The next thing I knew, Enzio Guarini was talking to me. He informed me that I wasn’t here. “You tie up the dogs like that?”
“Of course not. And I don’t give them bones. Malamutes—”
Guarini interrupted. In a gentle voice that commanded obedience, he said very slowly, “Take them and go home. This didn’t happen.”
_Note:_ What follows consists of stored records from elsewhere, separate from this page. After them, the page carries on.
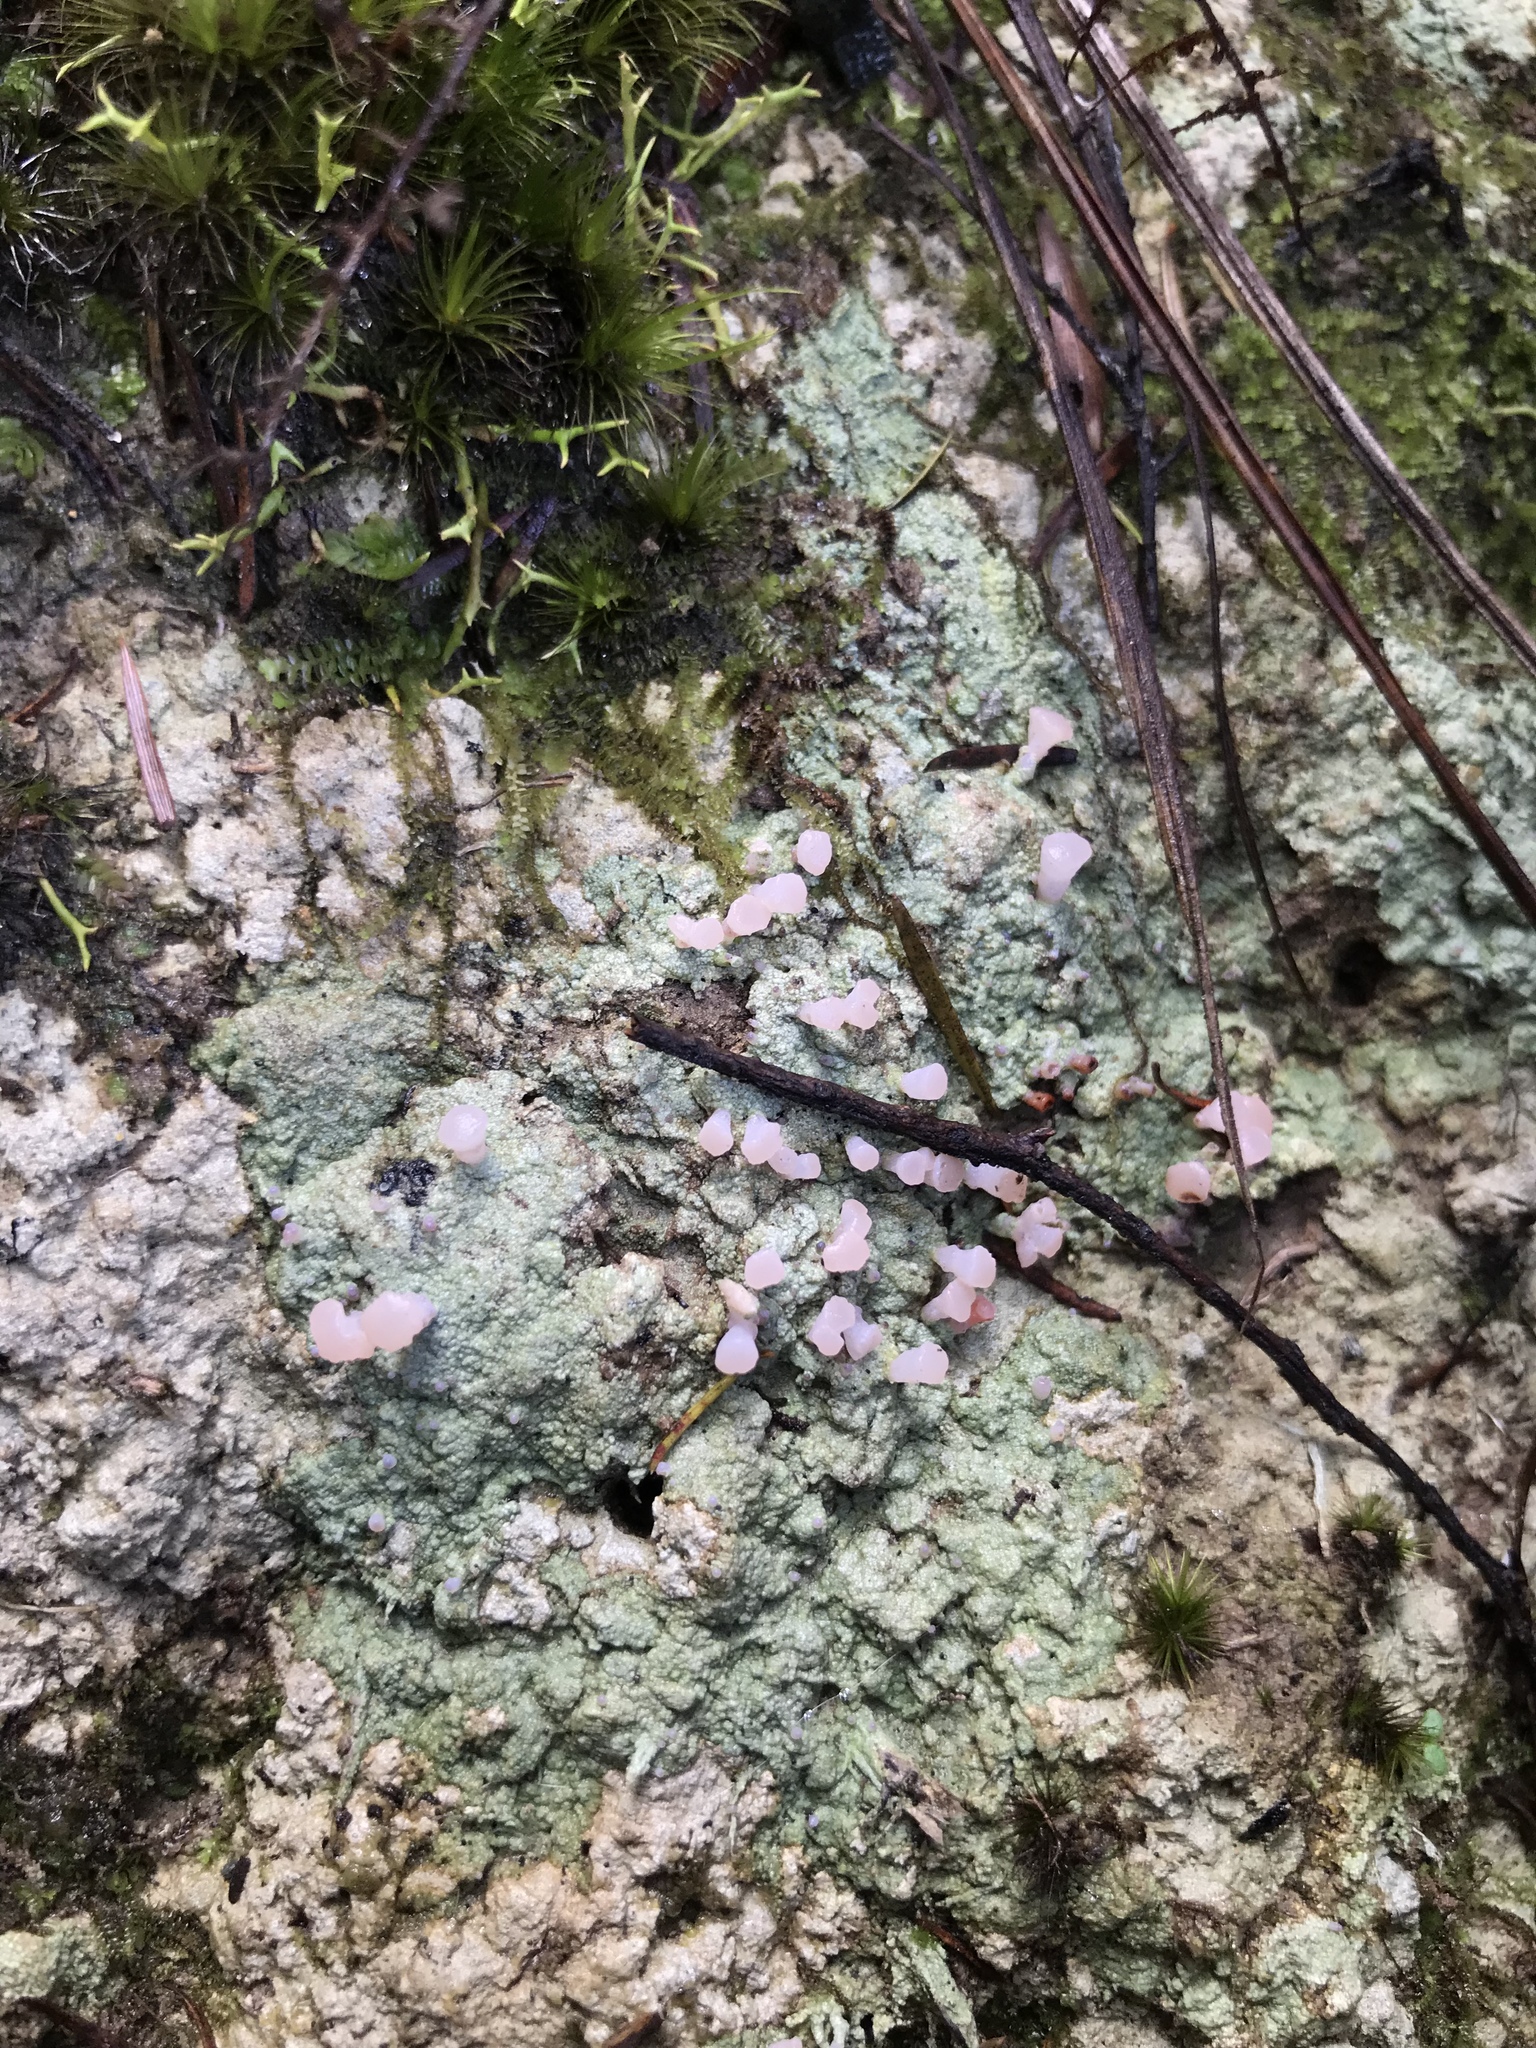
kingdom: Fungi
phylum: Ascomycota
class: Lecanoromycetes
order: Baeomycetales
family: Baeomycetaceae
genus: Baeomyces
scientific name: Baeomyces heteromorphus
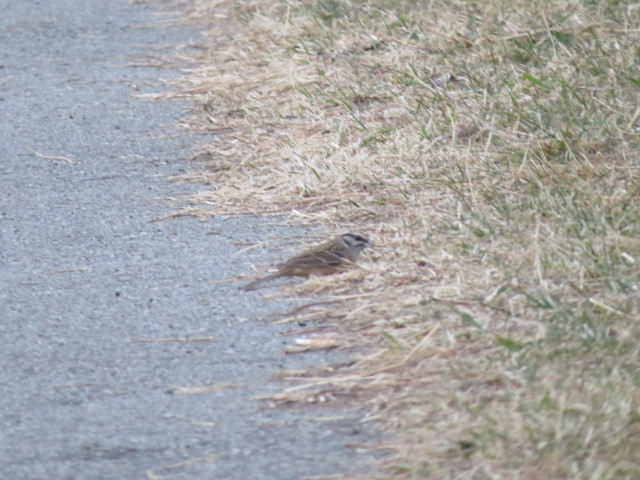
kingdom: Animalia
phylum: Chordata
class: Aves
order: Passeriformes
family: Emberizidae
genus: Emberiza
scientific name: Emberiza cia
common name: Rock bunting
By now, Favuzza was on the scene, Zap and the limo had returned, and two more men had appeared, gigantic twins so gargantuan and so identical that I had to wonder whether I was hallucinating double. As I followed orders by undoing the hard knots in the leather leads, unhitching the dogs, and putting them in their crates in the car, Guarini’s men went about the gruesome task of encasing Joey’s body in heavy green trash bags and loading it into the Suburban. The bodyguards, as always, remained silent. Zap, Favuzza, and the monstrous twins didn’t exactly whistle while they worked, but they did talk, and although I avoided the area between my Bronco and the Suburban, snatches of conversation reached me. Favuzza made his adenoidal snorting noise. “Blackie wouldn’t’ve hurt a dog. Somebody else would’ve shot them. And giving them bones is Blackie all over.” He then asked Zap a question I didn’t hear, and Zap replied that he’d looked everywhere. Out of the corner of my eye, I saw the twins raise Joey’s body. After that, they seemed to concentrate on searching the Suburban. I heard one of them report to Guarini: “Nothing.”